Gloo, a software company, has priced its initial public offering at $3.25 per share. The company plans to sell 7 million shares in the IPO, raising approximately $22.75 million in gross proceeds before underwriting fees and expenses.
The offering values Gloo at roughly $150 million on a fully diluted basis at the IPO price, placing the company in the micro-cap category alongside other early-stage software providers. The shares will trade on a major U.S. exchange following the deal's close, though the specific listing venue was not detailed in the announcement.
Gloo operates in the software development and application management space, competing with larger established players in enterprise software. At $3.25 per share, the company priced its IPO at the lower end of expectations for growth-stage software companies, reflecting cautious investor sentiment toward newly public tech firms. Recent IPO activity has slowed considerably from pandemic-era peaks, with investors demanding lower valuations and clearer paths to profitability before committing capital to unproven businesses.
The 7 million share offering represents a controlled first-time entry to public markets. Underwriting fees typically consume 3 to 7 percent of gross IPO proceeds for companies of this size, meaning Gloo will net roughly $21.1 million to $22 million after fees. The company intends to deploy these proceeds toward product development, sales expansion, and general corporate purposes.

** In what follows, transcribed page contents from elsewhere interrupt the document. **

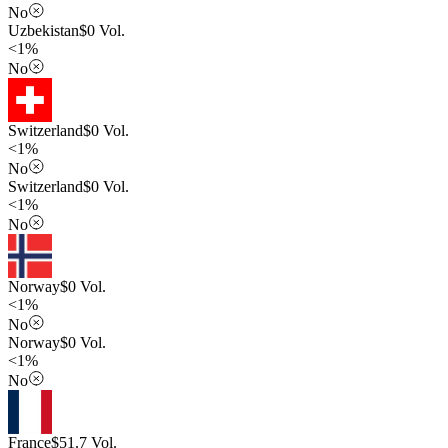
No
Uzbekistan
$
0
Vol.
<1%
No
Switzerland
$
0
Vol.
<1%
No
Switzerland
$
0
Vol.
<1%
No
Norway
$
0
Vol.
<1%
No
Norway
$
0
Vol.
<1%
No
France
$
51.7
Vol.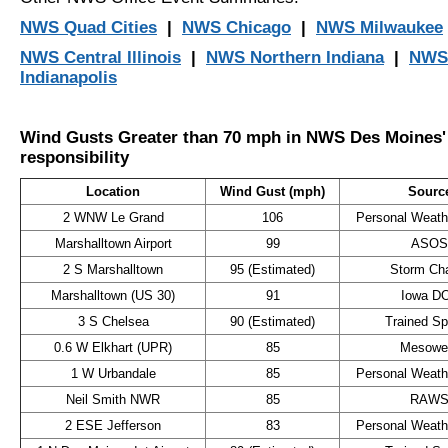
NWS Quad Cities
|
NWS Chicago
|
NWS Milwaukee
NWS Central Illinois
|
NWS Northern Indiana
|
NWS
Indianapolis
Wind Gusts Greater than 70 mph in NWS Des Moines' 
responsibility
Location
Wind Gust (mph)
Sourc
2 WNW Le Grand
106
Personal Weathe
Marshalltown Airport
99
ASOS
2 S Marshalltown
95 (Estimated)
Storm Ch
Marshalltown (US 30)
91
Iowa D
3 S Chelsea
90 (Estimated)
Trained Sp
0.6 W Elkhart (UPR)
85
Mesowe
1 W Urbandale
85
Personal Weathe
Neil Smith NWR
85
RAW
2 ESE Jefferson
83
Personal Weathe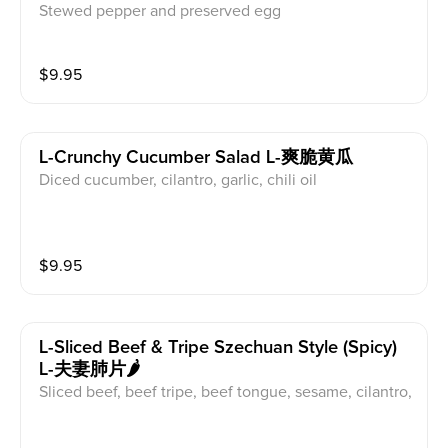
Stewed pepper and preserved egg
$
9.95
L-Crunchy Cucumber Salad L-爽脆黄瓜
Diced cucumber, cilantro, garlic, chili oil
$
9.95
L-Sliced Beef & Tripe Szechuan Style (spicy)
L-夫妻肺片🌶️
Sliced beef, beef tripe, beef tongue, sesame, cilantro,
peanut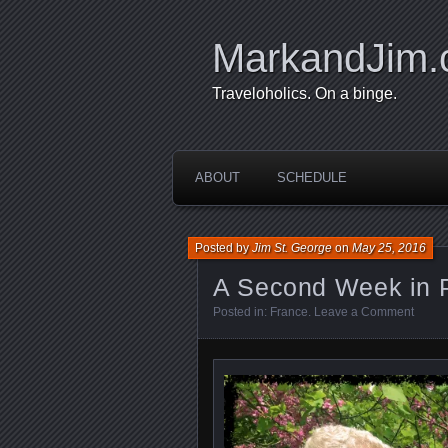
MarkandJim
Traveloholics. On a binge.
ABOUT
SCHEDULE
Posted by
Jim St. George
on
May 25, 2016
A Second Week in P
Posted in:
France
.
Leave a Comment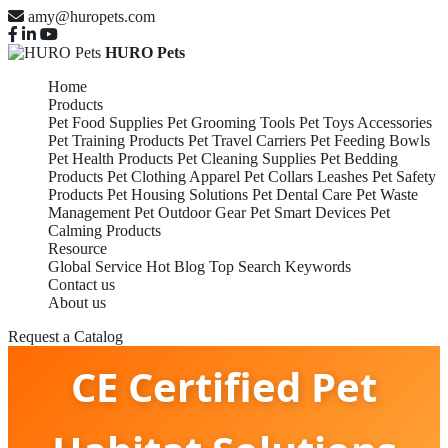
amy@huropets.com
HURO Pets
Home
Products
Pet Food Supplies
Pet Grooming Tools
Pet Toys Accessories
Pet Training Products
Pet Travel Carriers
Pet Feeding Bowls
Pet Health Products
Pet Cleaning Supplies
Pet Bedding
Products
Pet Clothing Apparel
Pet Collars Leashes
Pet Safety
Products
Pet Housing Solutions
Pet Dental Care
Pet Waste
Management
Pet Outdoor Gear
Pet Smart Devices
Pet
Calming Products
Resource
Global Service
Hot Blog
Top Search Keywords
Contact us
About us
Request a Catalog
CE Certified Pet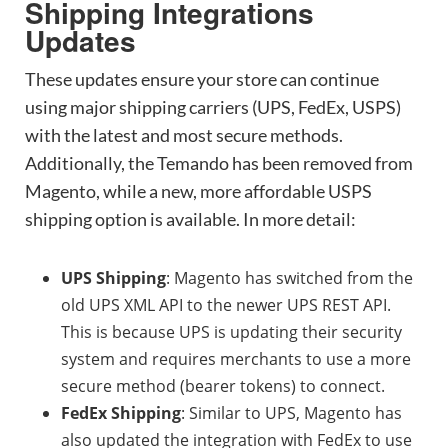
Shipping Integrations
Updates
These updates ensure your store can continue
using major shipping carriers (UPS, FedEx, USPS)
with the latest and most secure methods.
Additionally, the Temando has been removed from
Magento, while a new, more affordable USPS
shipping option is available. In more detail:
UPS Shipping
: Magento has switched from the
old UPS XML API to the newer UPS REST API.
This is because UPS is updating their security
system and requires merchants to use a more
secure method (bearer tokens) to connect.
FedEx Shipping
: Similar to UPS, Magento has
also updated the integration with FedEx to use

IPOs in the $20 million to $25 million range have become increasingly common as smaller technology firms seek capital alternatives to traditional venture funding. Rising interest rates and tighter venture capital availability have pushed companies toward public markets earlier, even at modest valuations.

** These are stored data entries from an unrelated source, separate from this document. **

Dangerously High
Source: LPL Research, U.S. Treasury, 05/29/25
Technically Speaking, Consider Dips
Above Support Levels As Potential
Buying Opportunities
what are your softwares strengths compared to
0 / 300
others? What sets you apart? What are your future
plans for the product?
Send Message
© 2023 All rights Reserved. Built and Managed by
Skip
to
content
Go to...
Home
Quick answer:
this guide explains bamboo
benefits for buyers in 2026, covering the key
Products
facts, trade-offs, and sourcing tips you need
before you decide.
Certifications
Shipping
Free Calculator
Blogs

The IPO comes as the software sector navigates mixed earnings reports and macro headwinds. Enterprise spending on software continues but at a slower pace than 2021 and 2022, forcing smaller players like Gloo to prove revenue growth and customer retention metrics to attract institutional buyers.
Investors watching Gloo should monitor the company's first earnings report and customer acquisition costs. Software IPOs of this scale typically remain thinly traded initially, creating wide bid-ask spreads and elevated volatility for early traders.